Introgression of qPE9-1/DEP1, a major QTL for rice panicle erectness, drastically improves nitrogen use efficiency under limited nitrogen supply

• Published in: European journal of agronomy Vol. 133; p. 126444
• Main Authors: Dong, Guichun, Zhou, Yong, Zhang, Jiaxing, Wang, Junpeng, Zhou, Juan, Chen, Chen, Zhang, Xiaoxiang, Hua, Heliang, Shu, Xiaowei, Gao, Yingbo, Ju, Jing, Zhang, Zujian, Yang, Zefeng, Wang, Yulong, Huang, Jianye, Liang, Guohua, Yao, Youli
• Format: Journal Article
• Language: English
• Published: Elsevier B.V 01.02.2022
• Subjects: agronomy; alleles; China; cultivars; genetically modified organisms; grain yield; introgression; nitrogen; Nitrogen utilization efficiency; nutrient use efficiency; panicles; Planting density; qPE9–1; QTL; quantitative trait loci; Rice; spikelets; Yield; China; AMT1.1; AMT2.1; Os; NRT1; QTL; N; qPE9–1; NRT1.1B; qPE9–1/qpe9–1; NPF2.4; Nitrogen utilization efficiency; NSC; NUE; Rice; HSP90; NRT2.3; NIGT1; qRT-PCR; Fd-GOGAT1; AEN; Planting density; IEN; LAI; WYJ8; REN; Yield; LFNR2; DEP1; AS1
• ISSN: 1161-0301; 1873-7331
• DOI: 10.1016/j.eja.2021.126444

The majority of japonica rice cultivars currently grown in China are of the erect panicle (EP) type, which shows greater yield potential than the drooping panicle type. However, EP cultivars require higher nitrogen (N) input to maintain an acceptably high grain yield.
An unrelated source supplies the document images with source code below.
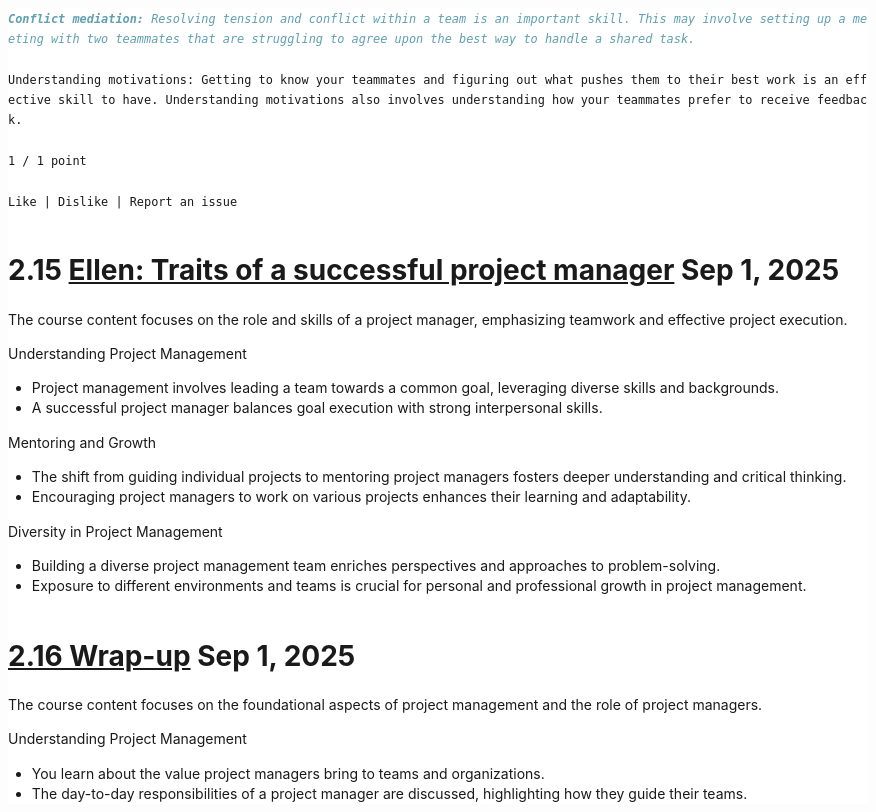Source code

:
 ```markdown
Conflict mediation: Resolving tension and conflict within a team is an important skill. This may involve setting up a meeting with two teammates that are struggling to agree upon the best way to handle a shared task.

Understanding motivations: Getting to know your teammates and figuring out what pushes them to their best work is an effective skill to have. Understanding motivations also involves understanding how your teammates prefer to receive feedback.

1 / 1 point

Like | Dislike | Report an issue
```

# 2.15 [Ellen: Traits of a successful project manager](https://www.coursera.org/learn/project-management-foundations/lecture/i4odj/ellen-traits-of-a-successful-project-manager?trk_ref=coach_copy)  Sep 1, 2025

The course content focuses on the role and skills of a project manager, emphasizing teamwork and effective project execution.

Understanding Project Management

* Project management involves leading a team towards a common goal, leveraging diverse skills and backgrounds.
* A successful project manager balances goal execution with strong interpersonal skills.

Mentoring and Growth

* The shift from guiding individual projects to mentoring project managers fosters deeper understanding and critical thinking.
* Encouraging project managers to work on various projects enhances their learning and adaptability.

Diversity in Project Management

* Building a diverse project management team enriches perspectives and approaches to problem-solving.
* Exposure to different environments and teams is crucial for personal and professional growth in project management.

# [2.16 Wrap-up](https://www.coursera.org/learn/project-management-foundations/lecture/R6lpV/wrap-up?trk_ref=coach_copy)  Sep 1, 2025

The course content focuses on the foundational aspects of project management and the role of project managers.

Understanding Project Management

* You learn about the value project managers bring to teams and organizations.
* The day-to-day responsibilities of a project manager are discussed, highlighting how they guide their teams.
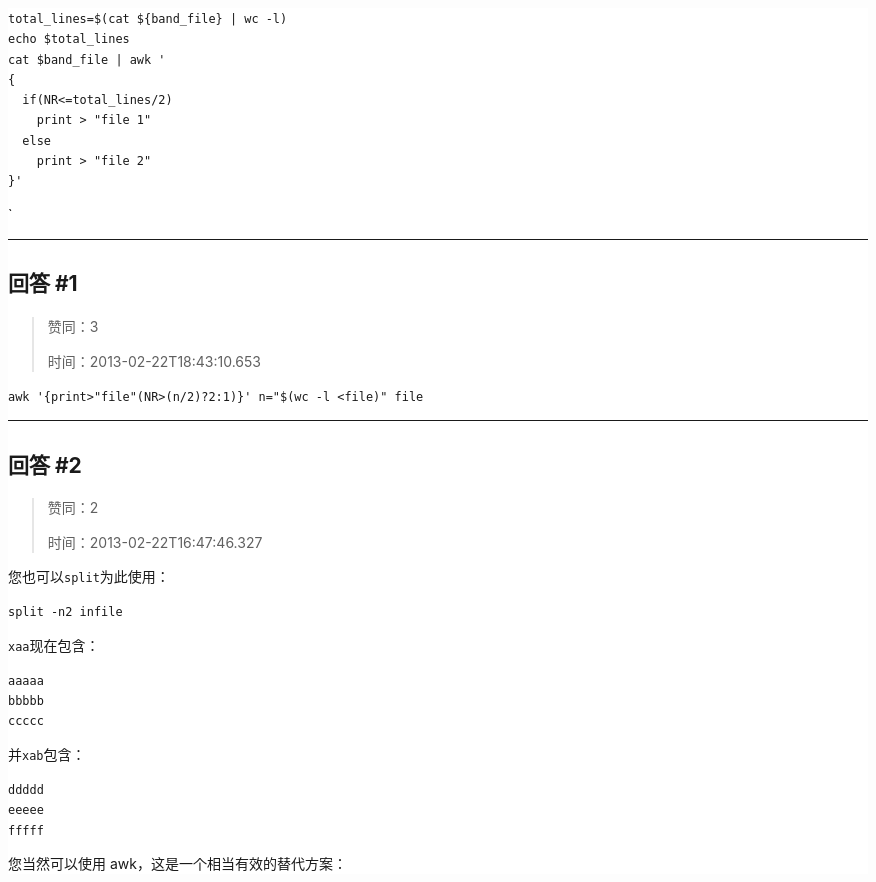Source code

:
 ```
total_lines=$(cat ${band_file} | wc -l)
echo $total_lines
cat $band_file | awk '
{
  if(NR<=total_lines/2)
    print > "file 1"
  else
    print > "file 2"
}' 
```

`

* * *

## 回答 #1

> 赞同：3
> 
> 时间：2013-02-22T18:43:10.653

```
awk '{print>"file"(NR>(n/2)?2:1)}' n="$(wc -l <file)" file 
```

* * *

## 回答 #2

> 赞同：2
> 
> 时间：2013-02-22T16:47:46.327

您也可以`split`为此使用：

```
split -n2 infile 
```

`xaa`现在包含：

```
aaaaa
bbbbb
ccccc 
```

并`xab`包含：

```
ddddd
eeeee
fffff 
```

您当然可以使用 awk，这是一个相当有效的替代方案：
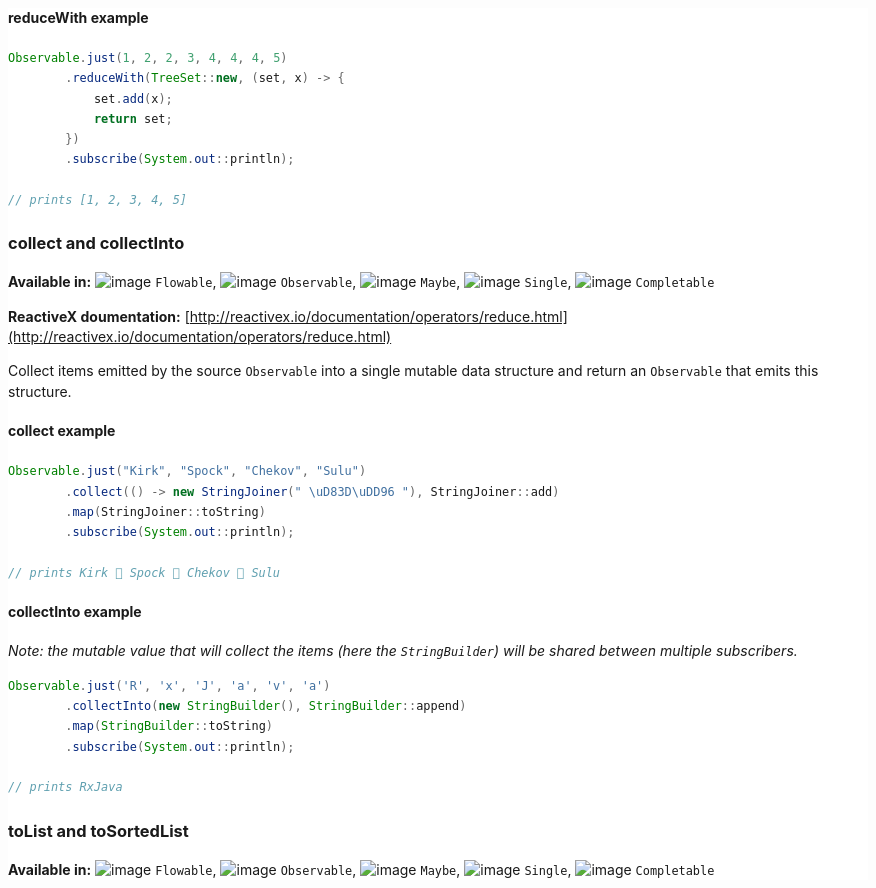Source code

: #### reduceWith example

```java
Observable.just(1, 2, 2, 3, 4, 4, 4, 5)
        .reduceWith(TreeSet::new, (set, x) -> {
            set.add(x);
            return set;
        })
        .subscribe(System.out::println);

// prints [1, 2, 3, 4, 5]
```

### collect and collectInto

**Available in:** ![image](https://raw.github.com/wiki/ReactiveX/RxJava/images/checkmark_on.png) `Flowable`, ![image](https://raw.github.com/wiki/ReactiveX/RxJava/images/checkmark_on.png) `Observable`, ![image](https://raw.github.com/wiki/ReactiveX/RxJava/images/checkmark_off.png) `Maybe`, ![image](https://raw.github.com/wiki/ReactiveX/RxJava/images/checkmark_off.png) `Single`, ![image](https://raw.github.com/wiki/ReactiveX/RxJava/images/checkmark_off.png) `Completable`

**ReactiveX doumentation:** [http://reactivex.io/documentation/operators/reduce.html](http://reactivex.io/documentation/operators/reduce.html)

Collect items emitted by the source `Observable` into a single mutable data structure and return an `Observable` that emits this structure.

#### collect example

```java
Observable.just("Kirk", "Spock", "Chekov", "Sulu")
        .collect(() -> new StringJoiner(" \uD83D\uDD96 "), StringJoiner::add)
        .map(StringJoiner::toString)
        .subscribe(System.out::println);

// prints Kirk 🖖 Spock 🖖 Chekov 🖖 Sulu
```

#### collectInto example

*Note: the mutable value that will collect the items (here the `StringBuilder`) will be shared between multiple subscribers.*

```java
Observable.just('R', 'x', 'J', 'a', 'v', 'a')
        .collectInto(new StringBuilder(), StringBuilder::append)
        .map(StringBuilder::toString)
        .subscribe(System.out::println);

// prints RxJava
```

### toList and toSortedList

**Available in:** ![image](https://raw.github.com/wiki/ReactiveX/RxJava/images/checkmark_on.png) `Flowable`, ![image](https://raw.github.com/wiki/ReactiveX/RxJava/images/checkmark_on.png) `Observable`, ![image](https://raw.github.com/wiki/ReactiveX/RxJava/images/checkmark_off.png) `Maybe`, ![image](https://raw.github.com/wiki/ReactiveX/RxJava/images/checkmark_off.png) `Single`, ![image](https://raw.github.com/wiki/ReactiveX/RxJava/images/checkmark_off.png) `Completable`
Although a crucial quantitative trait locus (QTL), qPE9–1/DEP1, for the EP type has been identified, its genetic effects on grain yield remain controversial. ‘Wuyunjing 8′ (WYJ8) is a typical EP cultivar harboring the naturally mutated qpe9–1 allele. WYJ8_qPE9–1 is a transgenic line carrying the qPE9–1 allele in the WYJ8 background. To explore the genetic effects of the qPE9–1/DEP1 alleles, we conducted field experiments to compare the responses of WYJ8 and WYJ8_qPE9–1 to different N supply rates and planting densities in three consecutive years. WYJ8_qPE9–1 outperformed WYJ8 in grain yield and nitrogen use efficiency (NUE) under low N supply and low planting density, whereas WYJ8 excelled under excessive N supply and high planting density. The differential response in yield of the two genotypes to N supply was predominantly attributable to changes in panicle number and spikelet number. NUE-associated genes responded to N supply rates differently in the WYJ8_qPE9–1 and WYJ8, suggesting that a coordinated, complex network of genes is involved in NUE and subject to regulation by qPE9–1/qpe9–1. The results demonstrated that cultivars carrying qPE9–1 or qpe9–1 require different management practices to achieve yield potentials and high NUE. Adoption of qPE9–1 can enhance grain yield and NUE under low to moderate N supply and low planting density, whereas qpe9–1 can be utilized to exploit excessive N supply and high planting density. •Variety with qPE9-1 produces more rice at low N rate and low planting density.•Variety with qpe9-1 yields more grain in high N rate and high planting density.•qPE9-1 carrier attains high N use efficiency only at low N rate.•qpe9-1 carrier shows low N use efficiency at low N rate but stays steady.•This set of alleles fits to different niche of N supply rate and planting density.